RedHat is already onboard. (Score:2, Informative)
A bit of time with the Google reveals Red Hat Enterprise Healthcare Platform [redhat.com] which likely is the reason for this being included.
A quick review of the literature shows that several hospital software vendors have been converting their offering to run on a RHL backend.
That's likely where the main open source offerings will appear, replacing mainframes with cheap linux server solutions, and some database apps.
Re:what stimulus package? (Score:2, Informative)
You conclusion does not follow. Just because Republicans didn't vote for it (in the House, not in the Senate) doesn't mean that no Republican pork was added. They knew it would pass and in committee they DEFINITELY added their own pet projects to the bill under the guise of "improving it so that they could possibly support it".
"The Democrats did everything right and pure, did nothing wrong, only the evil Republicans added bad pork!"
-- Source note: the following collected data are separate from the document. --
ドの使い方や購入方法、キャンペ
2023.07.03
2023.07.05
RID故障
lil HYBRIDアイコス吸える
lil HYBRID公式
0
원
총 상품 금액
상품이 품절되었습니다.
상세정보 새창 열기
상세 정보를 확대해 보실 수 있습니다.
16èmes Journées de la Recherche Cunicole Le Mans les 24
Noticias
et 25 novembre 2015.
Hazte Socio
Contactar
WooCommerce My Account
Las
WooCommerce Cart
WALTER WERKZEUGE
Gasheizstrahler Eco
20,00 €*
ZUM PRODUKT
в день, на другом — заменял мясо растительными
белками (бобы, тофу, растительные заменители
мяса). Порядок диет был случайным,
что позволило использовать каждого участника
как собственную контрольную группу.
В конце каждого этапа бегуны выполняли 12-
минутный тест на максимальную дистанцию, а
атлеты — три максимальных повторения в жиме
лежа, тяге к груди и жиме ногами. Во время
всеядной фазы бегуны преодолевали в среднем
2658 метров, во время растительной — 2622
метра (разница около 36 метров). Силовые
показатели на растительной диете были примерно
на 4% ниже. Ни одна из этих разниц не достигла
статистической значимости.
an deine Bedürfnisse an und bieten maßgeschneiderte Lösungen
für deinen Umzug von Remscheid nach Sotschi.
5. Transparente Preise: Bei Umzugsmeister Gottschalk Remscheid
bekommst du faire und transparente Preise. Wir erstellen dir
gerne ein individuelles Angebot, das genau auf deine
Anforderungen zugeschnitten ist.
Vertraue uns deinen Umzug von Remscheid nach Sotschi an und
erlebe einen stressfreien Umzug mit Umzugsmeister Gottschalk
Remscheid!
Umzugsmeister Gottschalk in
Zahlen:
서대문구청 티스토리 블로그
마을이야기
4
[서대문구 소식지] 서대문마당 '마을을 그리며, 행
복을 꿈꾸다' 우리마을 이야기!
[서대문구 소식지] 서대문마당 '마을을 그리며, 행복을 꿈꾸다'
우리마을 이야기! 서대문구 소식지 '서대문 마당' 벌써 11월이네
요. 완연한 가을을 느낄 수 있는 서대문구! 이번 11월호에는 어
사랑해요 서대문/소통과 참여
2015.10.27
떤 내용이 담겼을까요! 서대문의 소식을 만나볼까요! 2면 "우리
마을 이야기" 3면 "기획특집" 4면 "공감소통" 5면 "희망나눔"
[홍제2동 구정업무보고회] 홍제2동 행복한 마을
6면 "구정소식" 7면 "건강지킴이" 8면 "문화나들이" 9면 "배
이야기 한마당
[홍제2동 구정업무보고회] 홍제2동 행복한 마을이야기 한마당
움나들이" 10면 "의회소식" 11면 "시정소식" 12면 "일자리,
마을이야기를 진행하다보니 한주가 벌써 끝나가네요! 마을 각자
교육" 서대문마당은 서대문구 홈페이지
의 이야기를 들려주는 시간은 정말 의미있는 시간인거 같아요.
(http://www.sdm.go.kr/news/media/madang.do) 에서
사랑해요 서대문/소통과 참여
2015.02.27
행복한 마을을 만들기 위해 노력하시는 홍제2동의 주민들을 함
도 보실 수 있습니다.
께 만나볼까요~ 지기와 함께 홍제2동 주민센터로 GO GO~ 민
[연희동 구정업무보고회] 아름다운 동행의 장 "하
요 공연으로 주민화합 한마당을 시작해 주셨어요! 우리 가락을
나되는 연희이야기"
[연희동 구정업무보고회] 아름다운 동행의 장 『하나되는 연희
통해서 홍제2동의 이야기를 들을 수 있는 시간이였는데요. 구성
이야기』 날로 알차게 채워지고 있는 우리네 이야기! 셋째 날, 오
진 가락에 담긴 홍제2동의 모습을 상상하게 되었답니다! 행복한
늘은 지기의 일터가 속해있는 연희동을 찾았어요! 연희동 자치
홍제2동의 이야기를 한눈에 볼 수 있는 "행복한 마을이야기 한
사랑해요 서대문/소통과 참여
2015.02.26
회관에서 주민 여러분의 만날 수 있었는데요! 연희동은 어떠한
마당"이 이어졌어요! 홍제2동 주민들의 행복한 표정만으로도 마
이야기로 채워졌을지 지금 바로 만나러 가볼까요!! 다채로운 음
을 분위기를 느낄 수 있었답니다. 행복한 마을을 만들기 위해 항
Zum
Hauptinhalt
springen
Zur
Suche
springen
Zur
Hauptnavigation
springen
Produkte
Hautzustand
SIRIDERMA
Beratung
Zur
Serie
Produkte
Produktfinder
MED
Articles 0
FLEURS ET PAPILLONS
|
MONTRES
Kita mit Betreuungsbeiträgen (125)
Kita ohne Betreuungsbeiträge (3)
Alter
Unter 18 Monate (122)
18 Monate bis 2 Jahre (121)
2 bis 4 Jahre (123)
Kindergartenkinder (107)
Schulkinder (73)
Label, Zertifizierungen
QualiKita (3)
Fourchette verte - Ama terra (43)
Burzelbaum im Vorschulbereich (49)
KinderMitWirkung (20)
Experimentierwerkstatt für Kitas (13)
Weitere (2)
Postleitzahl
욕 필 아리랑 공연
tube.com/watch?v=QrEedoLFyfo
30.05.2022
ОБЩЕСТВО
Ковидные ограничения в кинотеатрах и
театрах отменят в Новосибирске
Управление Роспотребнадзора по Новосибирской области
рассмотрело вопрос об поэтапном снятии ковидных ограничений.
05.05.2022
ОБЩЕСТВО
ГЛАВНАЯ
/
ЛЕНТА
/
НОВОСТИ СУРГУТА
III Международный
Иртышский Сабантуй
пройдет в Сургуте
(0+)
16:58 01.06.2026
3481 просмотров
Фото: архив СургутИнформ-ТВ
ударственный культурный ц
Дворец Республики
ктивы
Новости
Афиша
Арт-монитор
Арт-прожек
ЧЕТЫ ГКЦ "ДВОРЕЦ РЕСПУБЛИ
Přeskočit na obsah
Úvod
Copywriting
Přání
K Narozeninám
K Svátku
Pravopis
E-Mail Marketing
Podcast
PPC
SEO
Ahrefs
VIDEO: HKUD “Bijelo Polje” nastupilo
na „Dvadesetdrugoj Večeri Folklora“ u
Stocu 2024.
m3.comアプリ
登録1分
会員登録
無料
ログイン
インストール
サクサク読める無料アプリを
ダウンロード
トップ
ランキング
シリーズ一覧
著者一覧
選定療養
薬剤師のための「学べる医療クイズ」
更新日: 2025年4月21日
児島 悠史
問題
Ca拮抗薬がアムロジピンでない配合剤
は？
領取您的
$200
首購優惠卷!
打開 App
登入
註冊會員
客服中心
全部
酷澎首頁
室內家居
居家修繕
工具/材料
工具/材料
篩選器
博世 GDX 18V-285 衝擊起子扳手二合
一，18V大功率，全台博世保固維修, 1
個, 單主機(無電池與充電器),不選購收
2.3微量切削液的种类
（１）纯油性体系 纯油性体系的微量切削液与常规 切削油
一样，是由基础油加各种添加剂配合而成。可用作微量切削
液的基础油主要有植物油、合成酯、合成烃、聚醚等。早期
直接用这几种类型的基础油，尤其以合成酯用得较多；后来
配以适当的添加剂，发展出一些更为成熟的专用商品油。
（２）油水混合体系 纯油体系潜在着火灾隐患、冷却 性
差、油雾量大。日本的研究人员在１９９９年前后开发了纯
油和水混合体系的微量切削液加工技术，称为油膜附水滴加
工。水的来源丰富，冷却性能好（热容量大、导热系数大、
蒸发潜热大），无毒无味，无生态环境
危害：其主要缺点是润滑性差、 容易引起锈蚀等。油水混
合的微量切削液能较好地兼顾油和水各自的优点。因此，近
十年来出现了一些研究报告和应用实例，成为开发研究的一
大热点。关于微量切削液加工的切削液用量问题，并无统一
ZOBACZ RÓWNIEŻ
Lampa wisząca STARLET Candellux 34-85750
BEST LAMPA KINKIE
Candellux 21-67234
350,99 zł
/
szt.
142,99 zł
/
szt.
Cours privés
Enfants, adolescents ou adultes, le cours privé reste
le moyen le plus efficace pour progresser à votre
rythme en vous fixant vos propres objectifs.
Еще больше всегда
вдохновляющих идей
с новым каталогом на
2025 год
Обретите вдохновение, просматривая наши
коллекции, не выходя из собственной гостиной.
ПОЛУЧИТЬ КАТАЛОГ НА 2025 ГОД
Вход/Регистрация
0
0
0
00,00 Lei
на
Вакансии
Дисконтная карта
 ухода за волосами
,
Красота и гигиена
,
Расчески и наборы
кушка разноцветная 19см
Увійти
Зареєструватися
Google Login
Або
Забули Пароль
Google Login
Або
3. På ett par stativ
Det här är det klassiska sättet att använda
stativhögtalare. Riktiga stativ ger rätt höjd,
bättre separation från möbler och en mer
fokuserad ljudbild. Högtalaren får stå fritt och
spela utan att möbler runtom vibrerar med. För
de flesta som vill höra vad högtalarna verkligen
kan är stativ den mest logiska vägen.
Perhaps it escaped your notice, but the Republicans were completely [irnnews.com] shut out [ajc.com] of the negotiations for the bill. Pelosi's new rules completely barred Republicans for offering any amendments whatsoever to the stimulus. It was written and negotiated behind closed doors, by Democrats, without Republican input at all. And yet you want to blame them for bad content in a bill that they had no part of? Hell, even Obama was willing to talk with them, but power-drunk "I'm above the law" Pelosi didn't care. She wanted it passed her way, and broke her own promises to allow the bill to be read, because she wanted to go to Europe.
And then, they voted on the bill without even reading it.
Transparency and bipartisanship my hairy ass.